One week after the announcement that the rivalry between Indiana and Kentucky will go on hiatus for the foreseeable future, the Hoosiers apparently made a failed last-ditch effort to reach a compromise to preserve the series.

Kentucky rejected a May 10 proposal from Indiana suggesting two years of neutral-court games and two years of games on campus sites, according to a letter from Indiana athletic director Fred Glass to Kentucky athletic director Mitch Barnhart. The Bloomington Herald-Leader obtained the letter Wednesday via a public records request.

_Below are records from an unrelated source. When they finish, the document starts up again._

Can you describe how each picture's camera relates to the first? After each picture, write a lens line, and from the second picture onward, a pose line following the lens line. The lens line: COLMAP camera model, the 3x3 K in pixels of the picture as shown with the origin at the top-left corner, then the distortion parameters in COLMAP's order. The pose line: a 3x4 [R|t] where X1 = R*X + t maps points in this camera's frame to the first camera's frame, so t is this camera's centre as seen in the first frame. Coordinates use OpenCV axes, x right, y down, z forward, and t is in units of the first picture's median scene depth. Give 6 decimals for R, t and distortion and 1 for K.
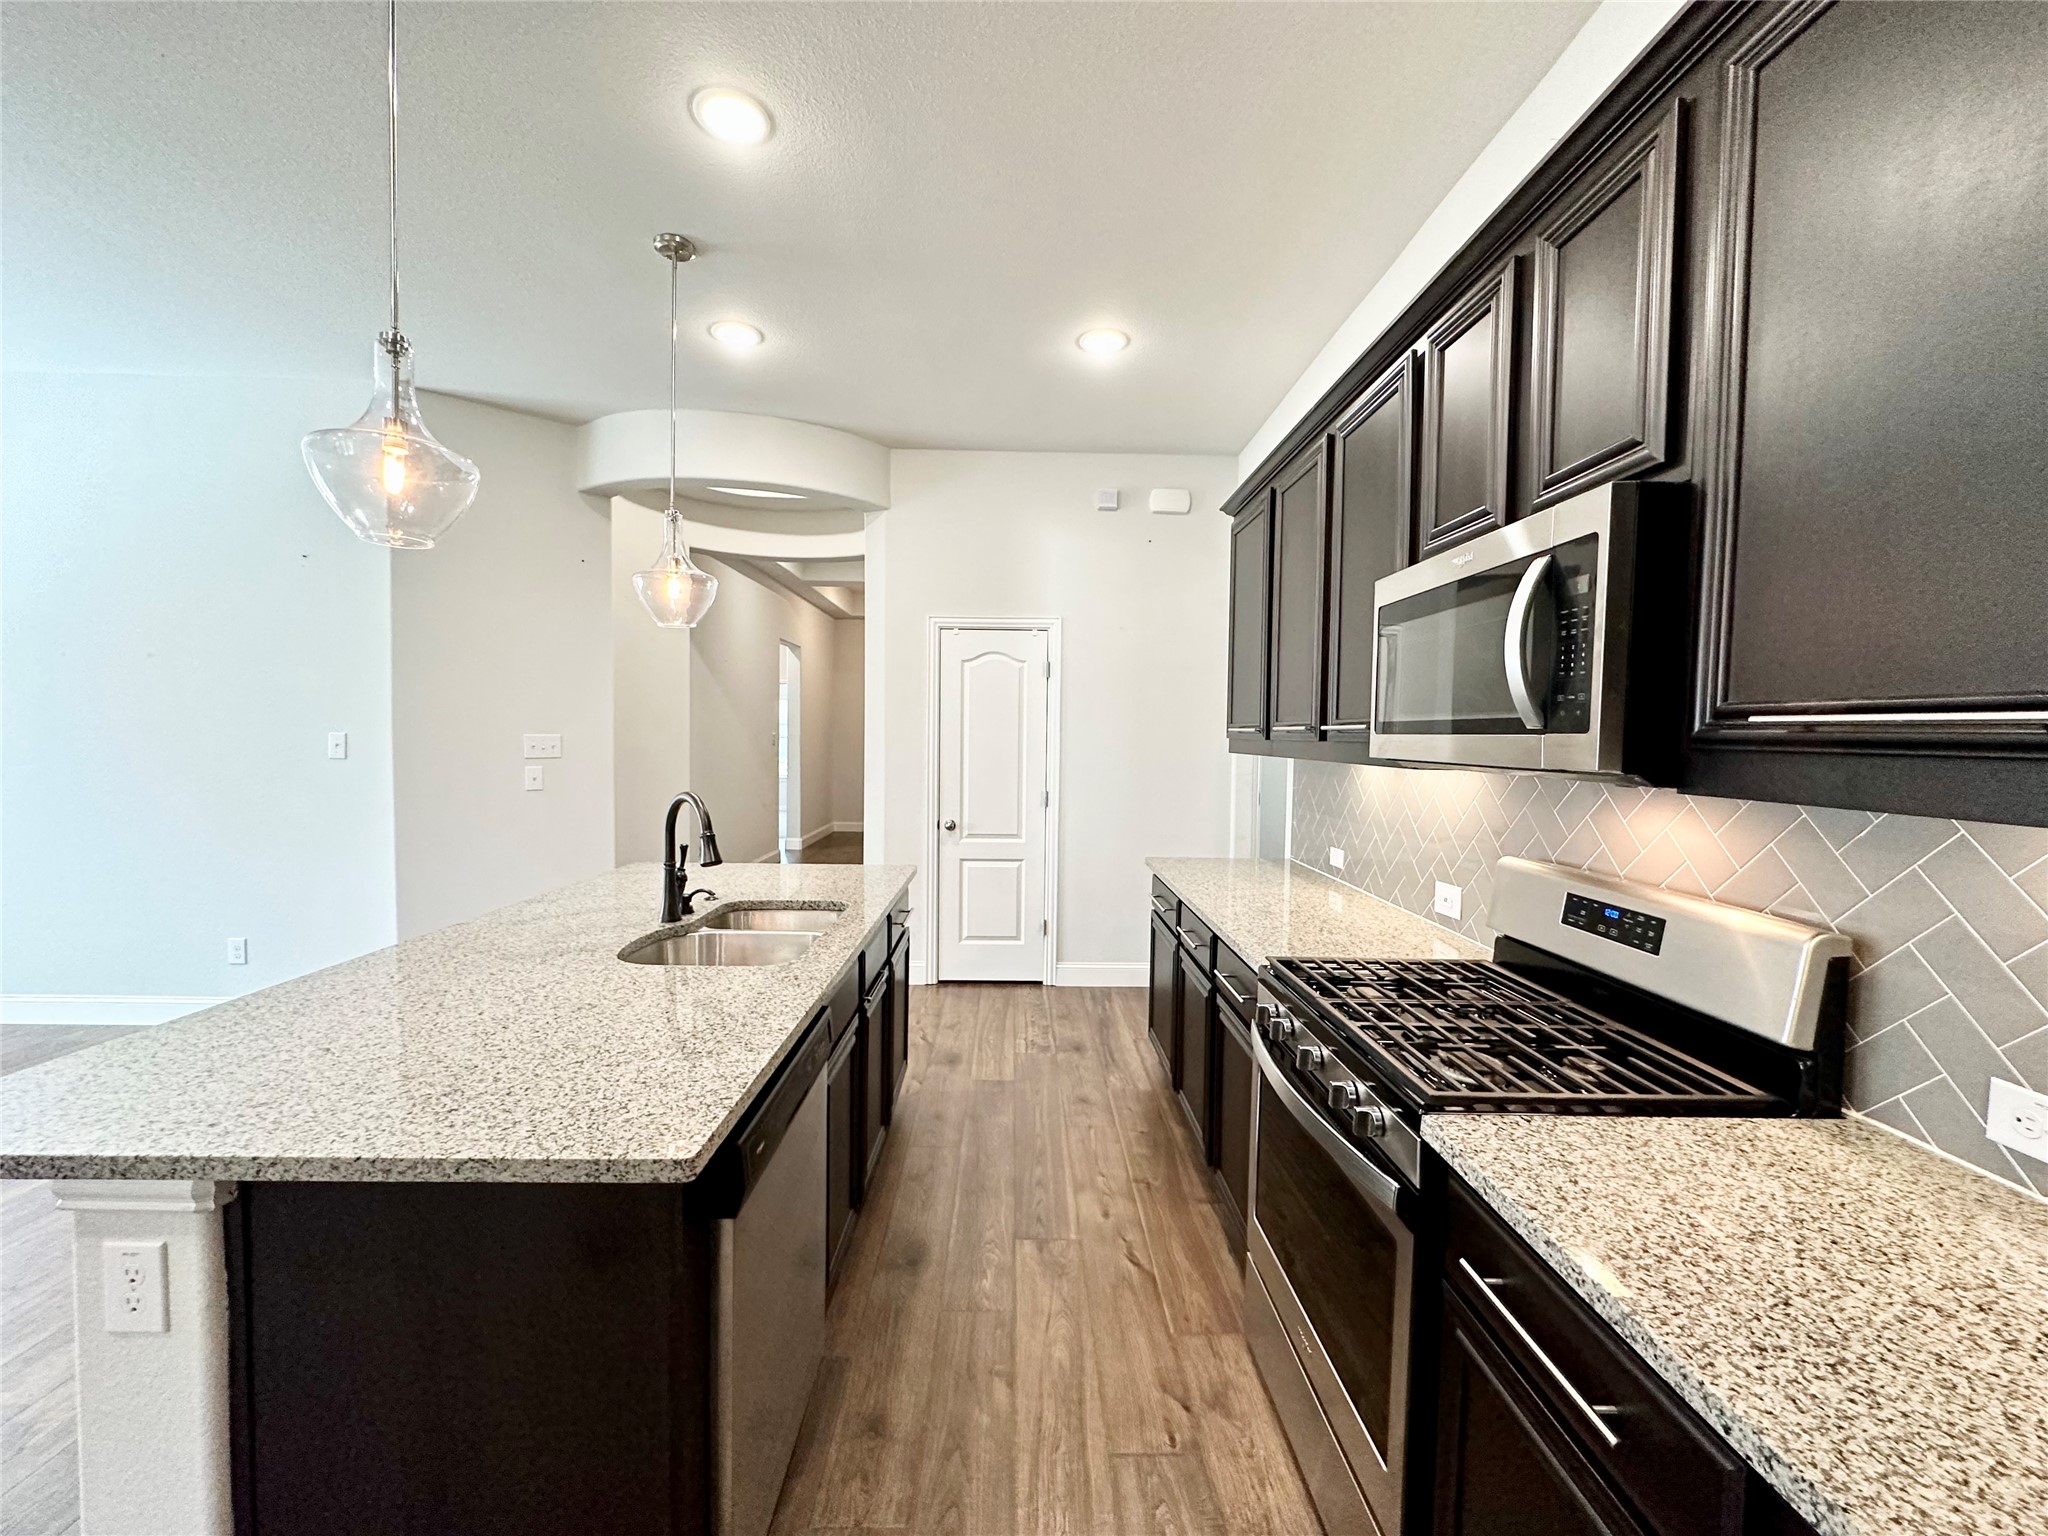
lens RADIAL K [[818.2, 0, 1024.1], [0, 818.2, 768.0], [0, 0, 1]] dist [-0.001569, 0.000357]
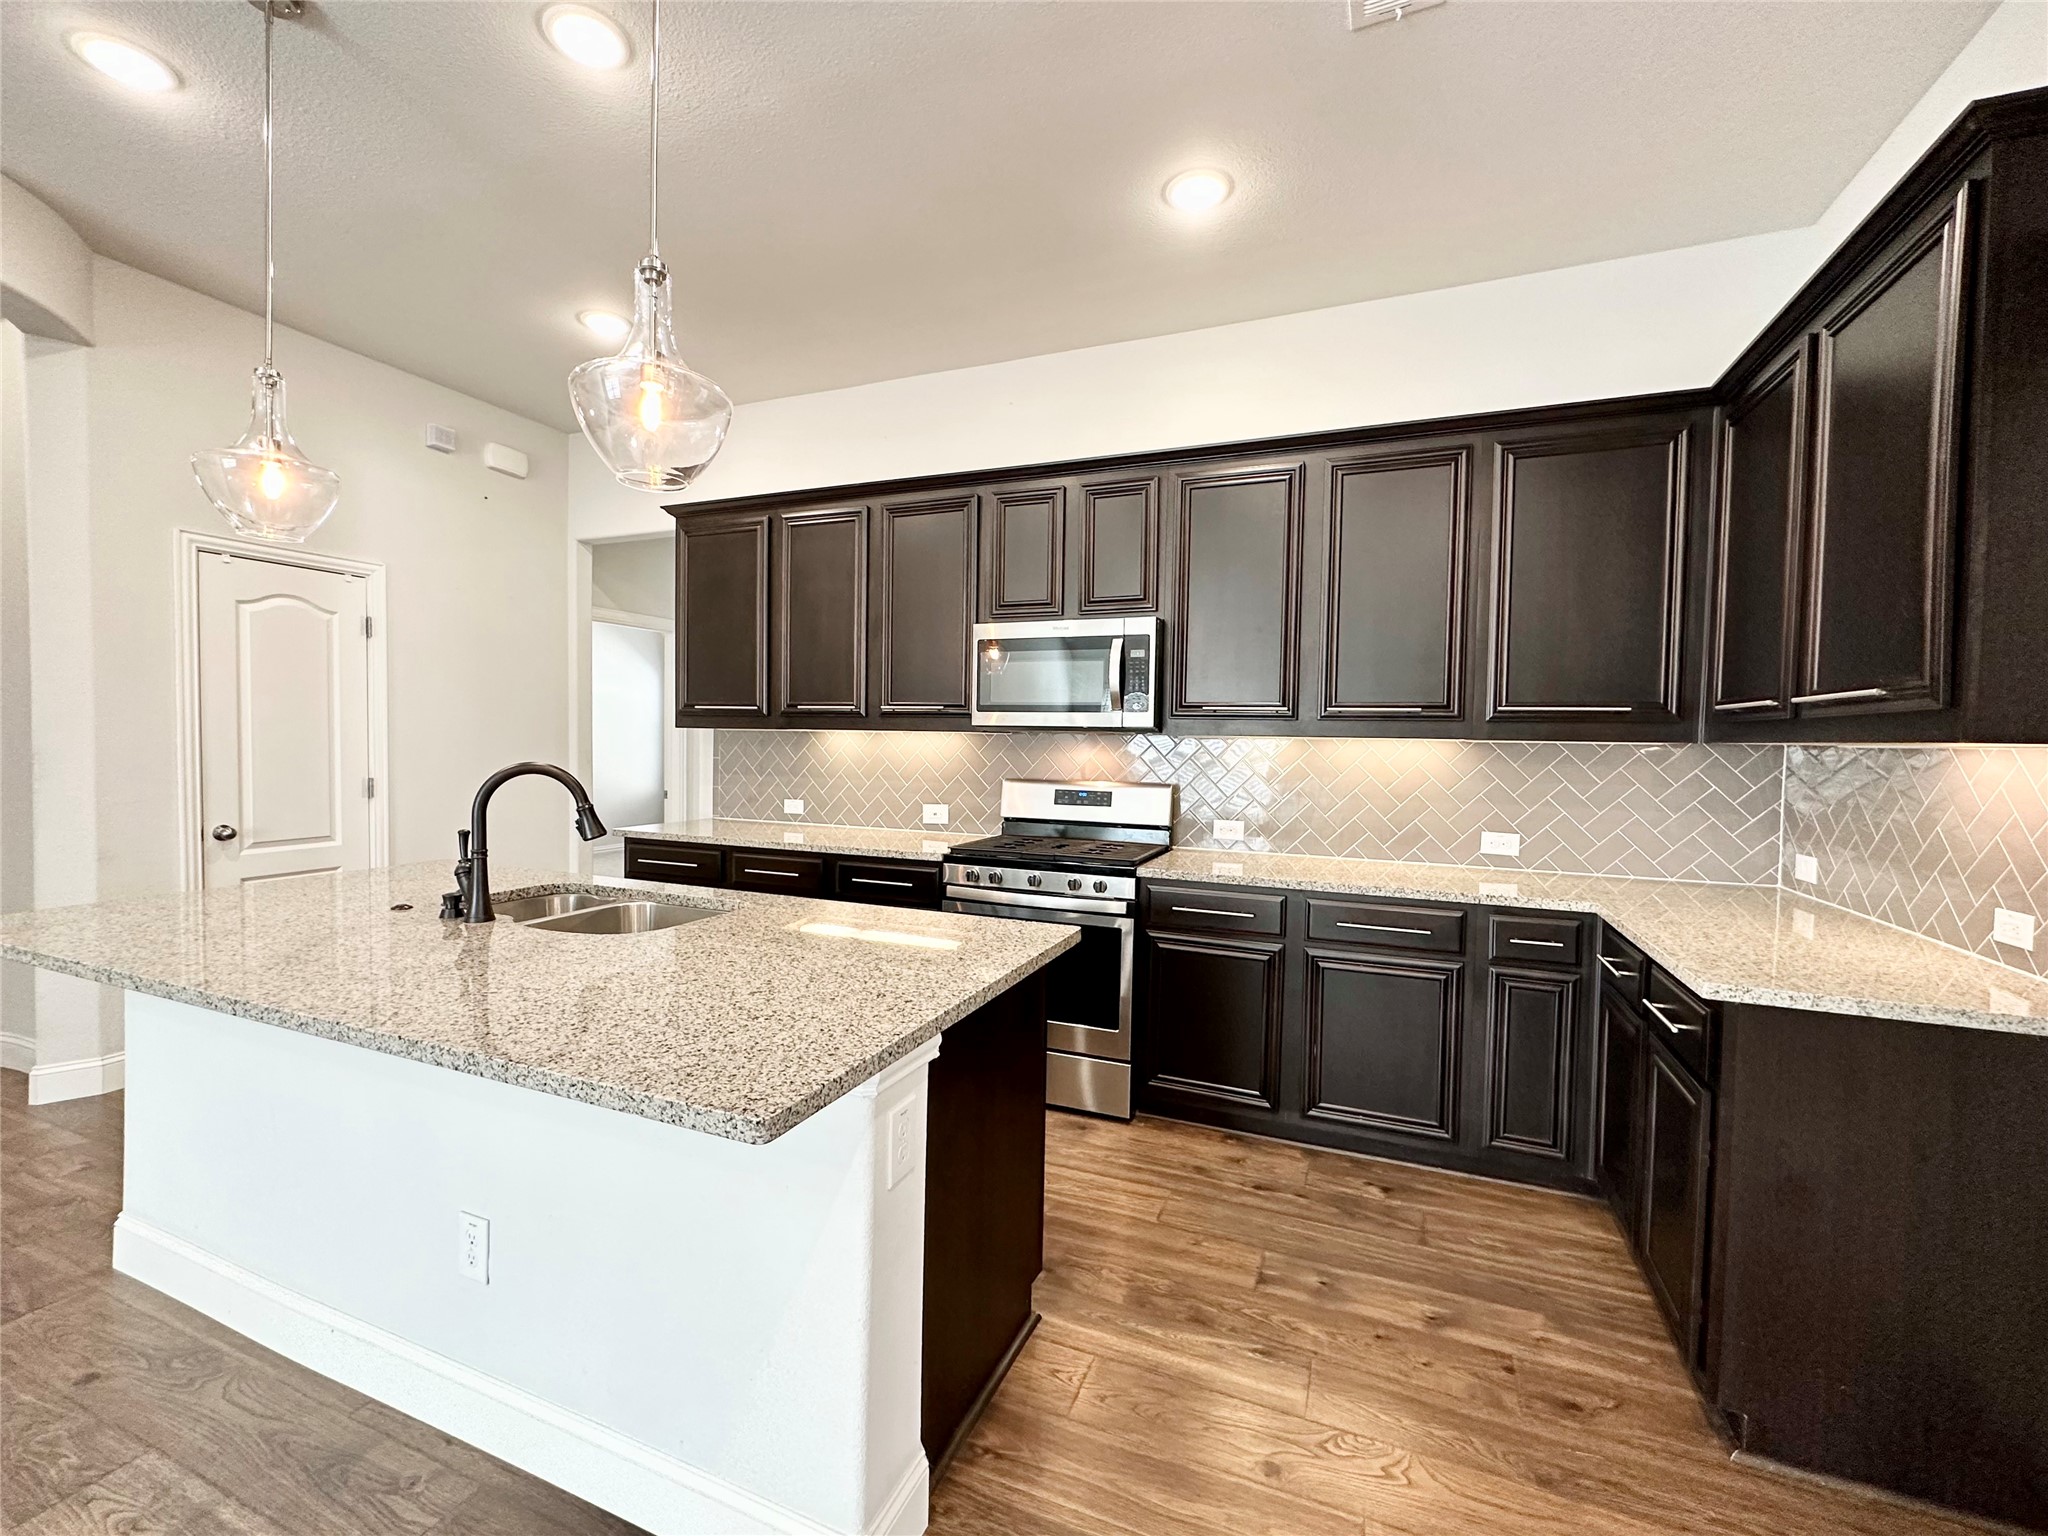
lens RADIAL K [[864.4, 0, 1022.7], [0, 864.4, 767.8], [0, 0, 1]] dist [-0.000610, 0.000599]
pose [[0.396273, -0.038543, 0.917323, -1.497718], [0.027481, 0.999169, 0.030110, 0.031161], [-0.917721, 0.013277, 0.397003, 0.217562]]
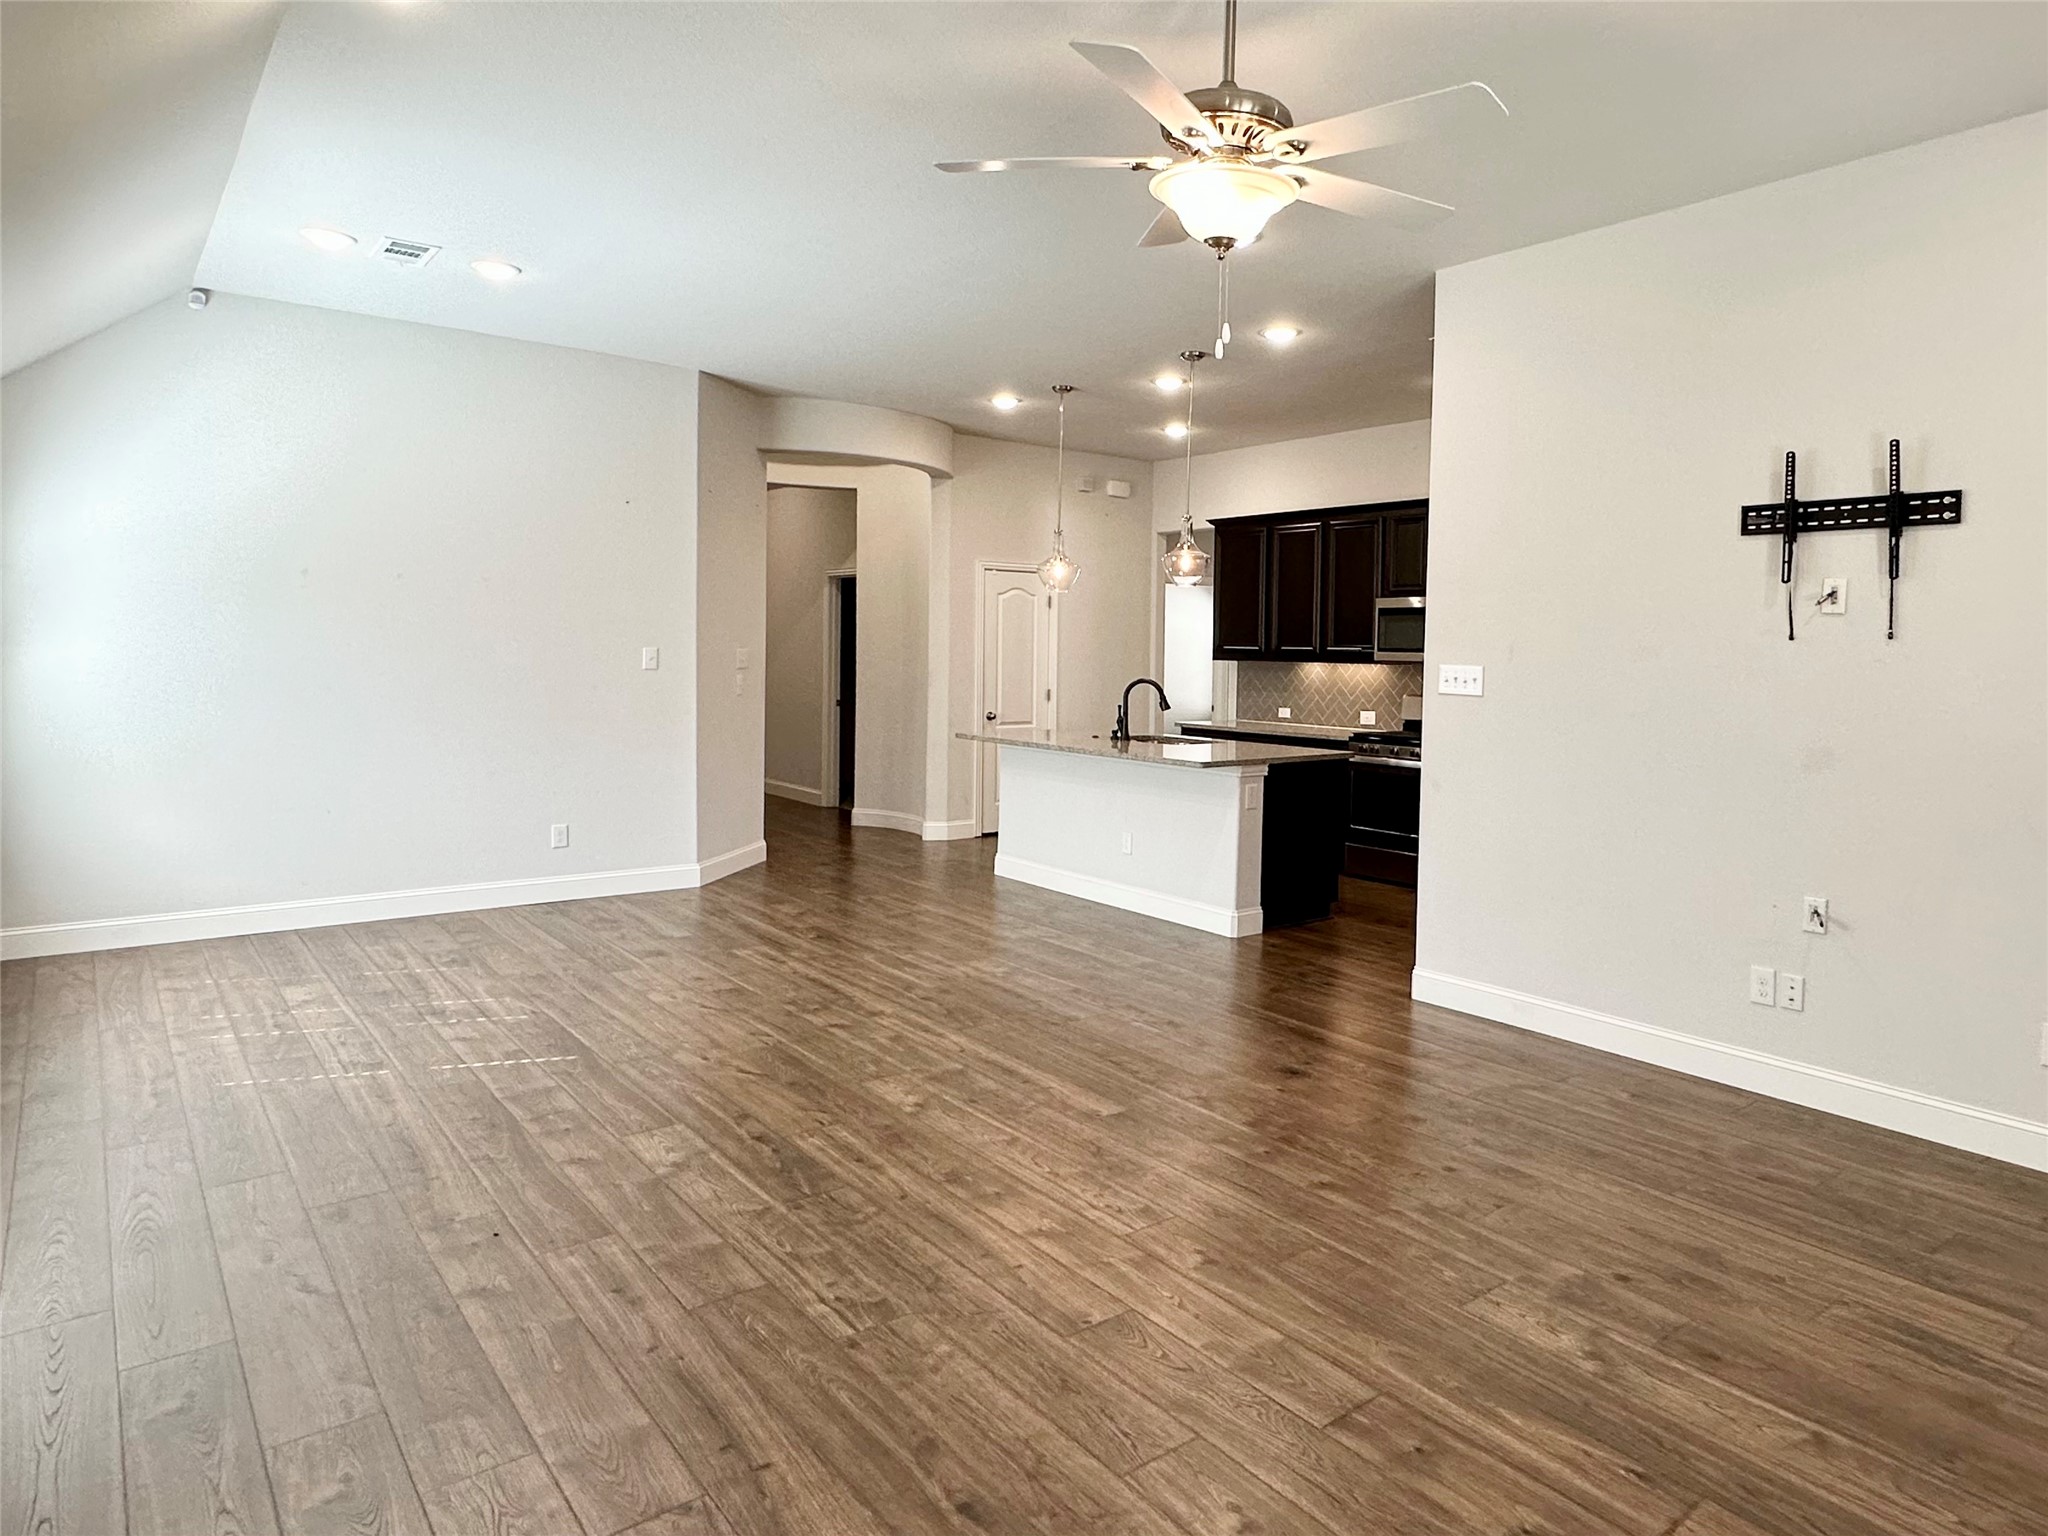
lens RADIAL K [[1291.5, 0, 1113.1], [0, 1291.5, 677.9], [0, 0, 1]] dist [0.000820, 0.000011]
pose [[0.785556, -0.015014, 0.618608, -3.740252], [0.020074, 0.999798, -0.001227, 0.042721], [-0.618464, 0.013382, 0.785699, -2.384402]]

"Indiana was willing to reach out and propose a compromise to play series' games on a neutral court so it could facilitate a game in Bloomington (and Lexington) during the normal four-year cycle of a college student," Glass wrote. "Unfortunately Kentucky's refusal to consider anything other than a two-year neutral site only contract based on your new 'non-traditional' scheduling philosophy has doomed a series that should be bigger than that."

What this latest revelation suggests is the rivalry is more important to Indiana than it is to Kentucky at this point. Both traditional powers will survive and even thrive without facing each other on an annual basis, but Indiana was far more willing to compromise than their counterparts.

Indiana offered to play half the games on a neutral court and to rearrange its schedule or even pay to cancel a previously planned game on Kentucky's slate to make sure next year's game could be played. Kentucky, however, refused to budge, insisting it would agree on nothing besides two years of neutral-site games.

"We currently do not have any agreements with more than two years remaining and would like to maintain the current flexibility of our future scheduling," Barnhart responded via a statement Wednesday. "If we entered into a four-year deal with Indiana, including the last two years at campus sites, not only would that alter our flexibility but it would also mean that we would have to end our home-and-home series with Louisville in order to keep our nonconference road schedule balanced. We are not interested in doing that."

The unfortunate takeaway from this public sniping is that it makes it much more unlikely the two sides reach a resolution in the near future.

Forget salvaging next year's game. That's clearly a lost cause at this point. This series could be on hiatus for years barring a leadership change on either side.

The worst part is the timing could not be worse.

At a time when conference realignment is already robbing college basketball of some of its premier rivalries, it's a blow to the health of the sport when two of its top programs can't figure out a way to compromise. Kentucky and Indiana will be two of the top programs in the nation the next few years, so it's sad to see a potential showcase game revered by fans of both sides be discarded so carelessly.